■超音波検査や尿流測定などで診断

 前立腺肥大症が疑われたら、問診やIPSSスコアで自覚症状を評価、直腸内指診、尿検査、尿流・残尿測定、血清PSA(前立腺特異抗原)測定、超音波検査などがおこなわれる。PSA測定は前立腺がんの鑑別のために重要だ。超音波検査では前立腺の大きさをみる。尿流測定はトイレ型の検査機器に排尿すると、排尿の様子がグラフで表される(図参照)。

 長久保病院理事長の桑原勝孝医師はこう話す。

「尿流測定は、それまで漠然と感じていた不調を目に見える形で提示されるので、患者さんは納得しやすく、治療に前向きになるケースも少なくありません」

■薬で尿道を広げて排尿症状を改善

 治療法には、生活指導などによる経過観察(保存療法)と、薬物療法、進行した場合には手術がある。多くは症状に困って受診するため、経過観察だけというケースは少なく、薬物療法から治療をスタートさせることになる。

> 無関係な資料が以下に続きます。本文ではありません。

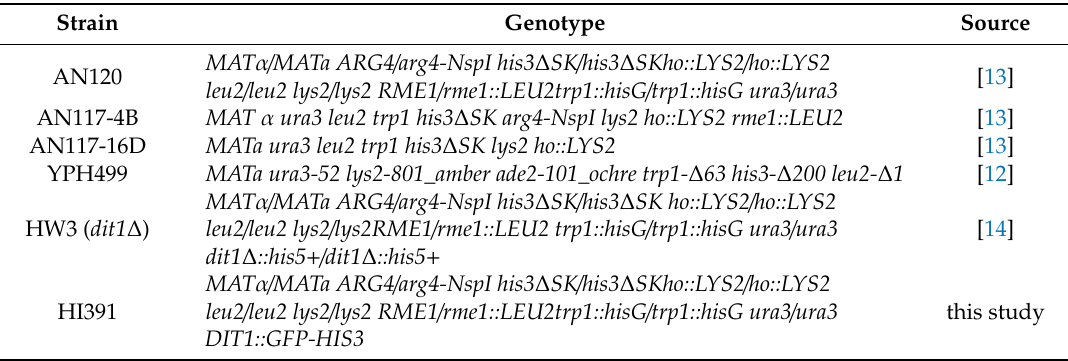
Table 1. Strains used in this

 前立腺肥大症で用いられる薬は、大きく分けて3種類ある。

 第一選択となるのは、前立腺の平滑筋という筋肉を弛緩させて、尿道への圧迫を解除し、排尿症状を軽減する薬だ。α1ブロッカーとPDE5阻害薬(一般名・タダラフィル)という、作用の異なる2種類がある。α1ブロッカーは即効性がある。タダラフィルは、勃起不全(ED)の治療薬と成分が同じなので、EDを合併している前立腺肥大症ではその点でも改善が見込める。単剤で効果が上がらない場合、この2種類の薬を併用することもある。いずれも副作用として立ちくらみや頭痛、めまいなどが表れるので注意が必要だ。